Dubai: A long-standing fight between the US government's tax agency and US expatriates has come to a head and may soon drag foreign banks into the fray.

Two years ago, the US passed the Foreign Account Tax Compliance Act (FATCA) that requires foreign banks and financial institutions to disclose the nationality of their account-holders or investors, allowing the Internal Revenue Service (IRS) — the US government agency responsible for tax collection and tax law enforcement — to uncover US citizens who are not registered with the IRS and avoiding tax payments.

The Act will be implemented in January 2013 and any banks or institutions that do not comply will face a 30 per cent withholding tax on US source income, including dividends and interest paid on US securities, gross proceeds from the sale of US securities and substitute dividends.

For UAE banks, the disclosure and reporting process means incurring a cost of millions of dirhams or bearing a 30 per cent withholding tax, according to tax experts.

"All UAE banks need to understand exactly who the tax could apply to and need to have systems and staff ready to collect all that information on behalf of all their account-holders.

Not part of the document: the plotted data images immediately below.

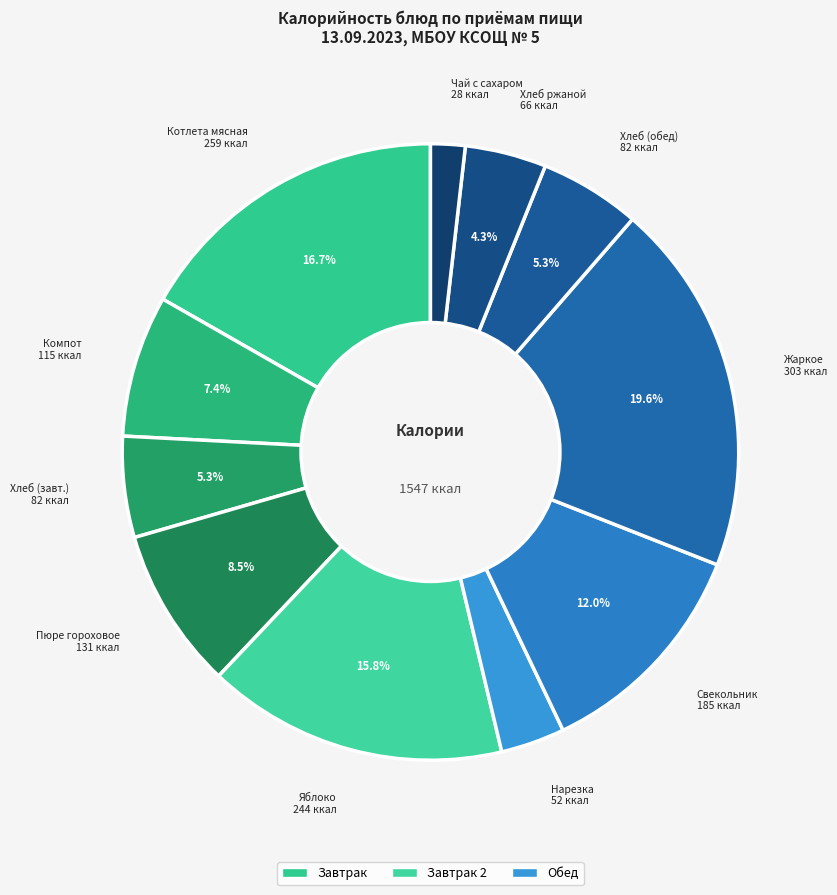

Which category has the smallest portion of the pie?

Чай с сахаром 28 ккал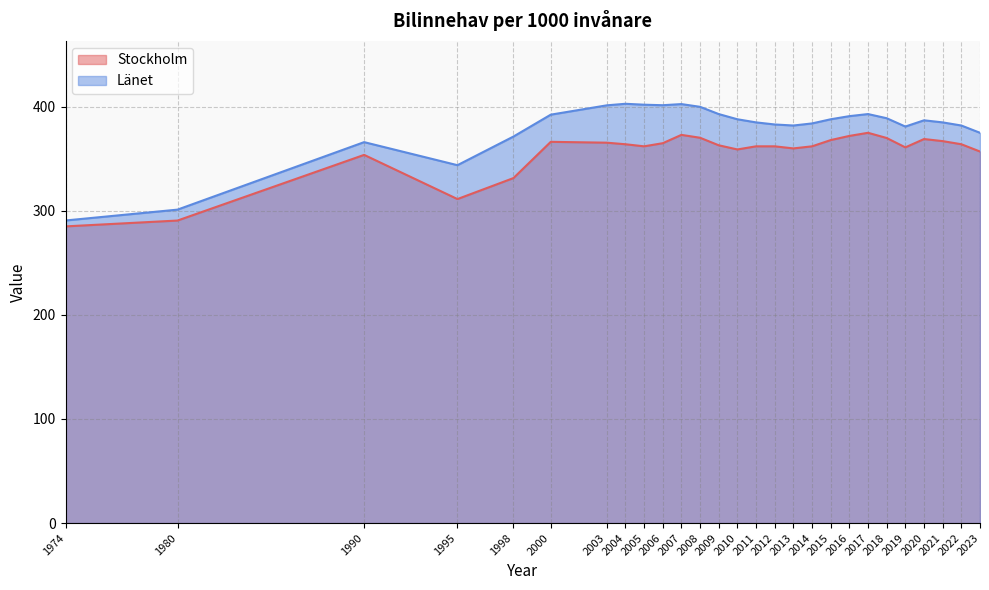

Reading right to left, transcribe all the data shown in this chart.

Stockholm: 2023=357.0	2022=364.0	2021=367.0	2020=369.0	2019=361.0	2018=370.0	2017=375.0	2016=372.0	2015=368.0	2014=362.0	2013=360.0	2012=362.0	2011=362.0	2010=359.0	2009=363.0	2008=370.2	2007=373.0	2006=365.0	2005=362.0	2004=364.0	2003=365.5	2000=366.3	1998=331.5	1995=311.3	1990=353.8	1980=290.7	1974=285.1
Länet: 2023=375.0	2022=382.0	2021=385.0	2020=387.0	2019=381.0	2018=389.0	2017=393.0	2016=391.0	2015=388.0	2014=384.0	2013=382.0	2012=383.0	2011=385.0	2010=388.0	2009=393.0	2008=400.0	2007=402.6	2006=401.5	2005=402.0	2004=402.9	2003=401.4	2000=392.4	1998=371.4	1995=343.9	1990=366.0	1980=301.2	1974=290.7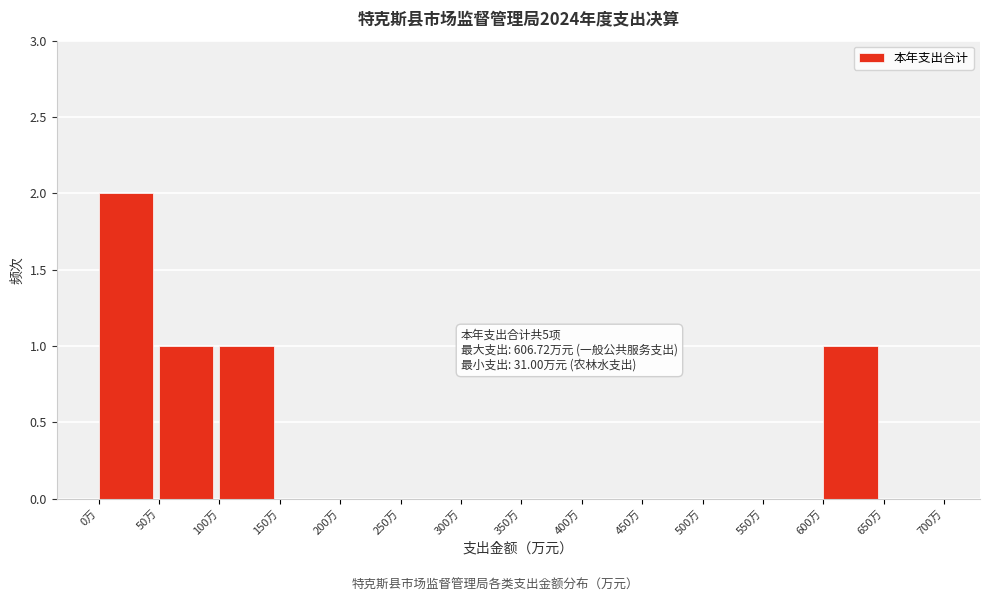

Over which range of the x-axis is the bar tallest?

0 to 50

They are going to need to be ready," said John Belsey, who leads Deloitte's international tax practice, told Gulf News on the sidelines of Deloitte's fifth Middle East tax seminar yesterday.

This is the single biggest tax issue for UAE banks, said Nauman Ahmad, Middle East Tax Leader for Deloitte.

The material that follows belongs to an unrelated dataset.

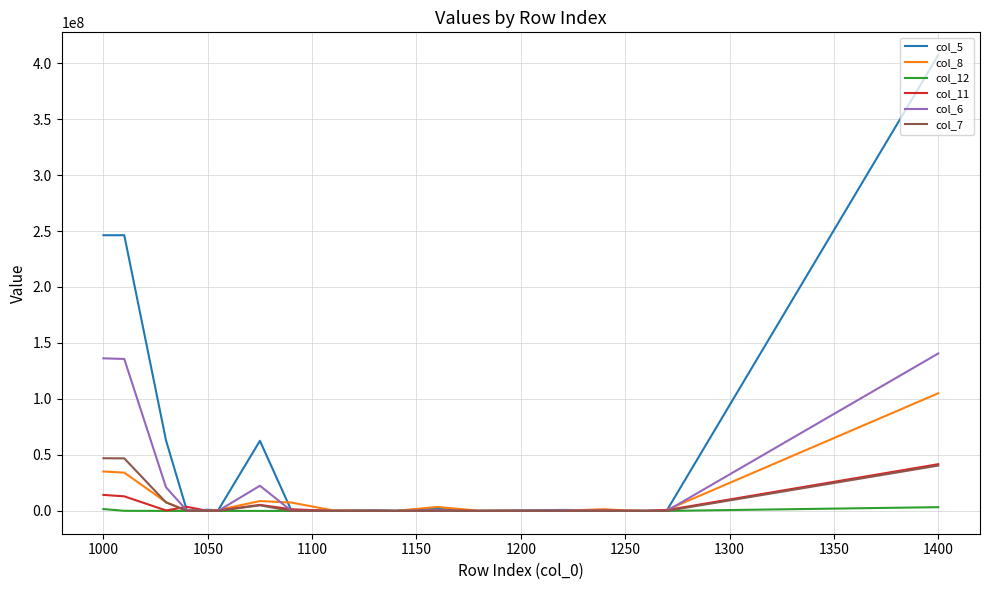

Which series has the widest spread of values?

col_5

It will also affect pension funds, insurance companies and all institutions that invest money on behalf of the client, tax experts said.

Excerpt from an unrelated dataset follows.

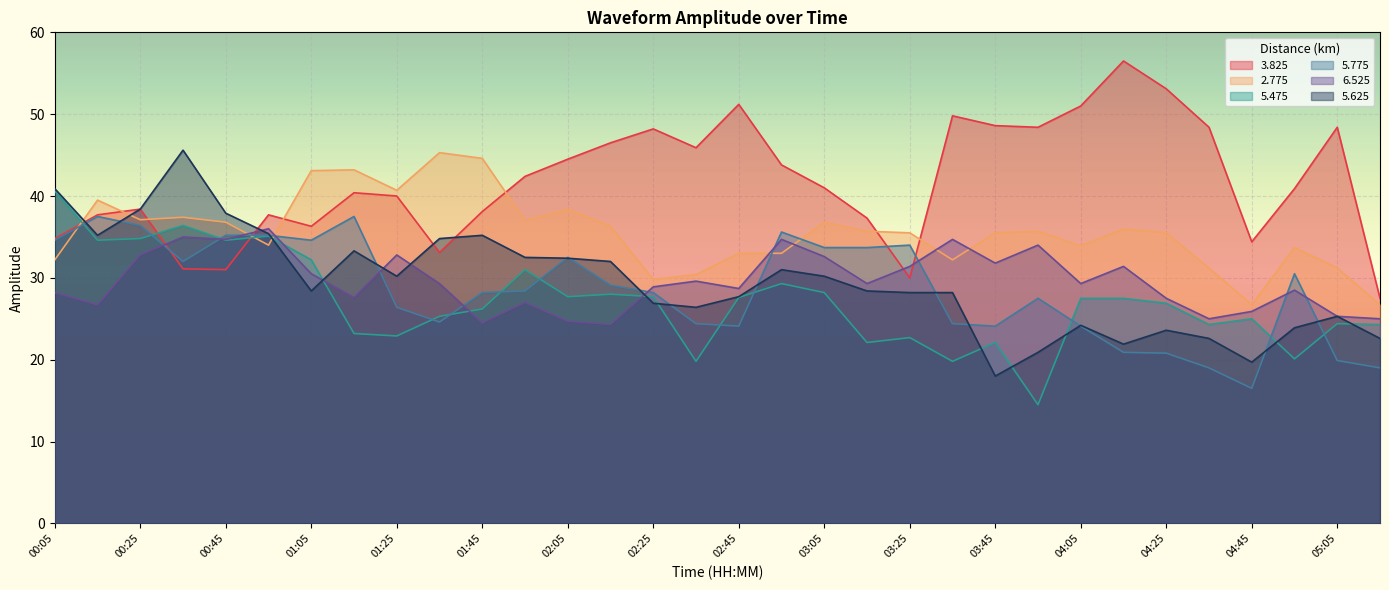

What is the label of the 29th point from the left?

04:45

"I think this is a very important issue. Taxation is not just about local taxation; these days a lot of GCC companies are looking outwards and making investments abroad and you need to be concerned about international taxation so you can't look at it from the narrow angle of the GCC taxation," Ahmad said. "The GCC has a lot of multinationals and local businesses that are investing abroad… they have to look out for these taxes abroad," he added.

Limited treaties

One problem is that the UAE has a limited network of double tax treaties — an agreement designed to protect against the risk of an individual or a corporate entity being taxed twice where the same income is taxable in two states — so companies have to pay both corporate and withholding taxes, Belsey said.

"One could argue that it would be easier for the UAE to negotiate tax treaties with these countries if they had a corporate tax system because they could have something for both parties to exchange," he said.

There is no clarity on the tax payments if some of the banks' shareholders are US citizens, tax experts said.

Banks and financial institutions need to start planning now for the act that will be implemented in 2013, said Ahmad.

The act was passed in 2009 but banks are only now beginning to understand its implications, said Belsey.

"It's balancing scare-mongering and equally waiting for the guidelines to come out," he said.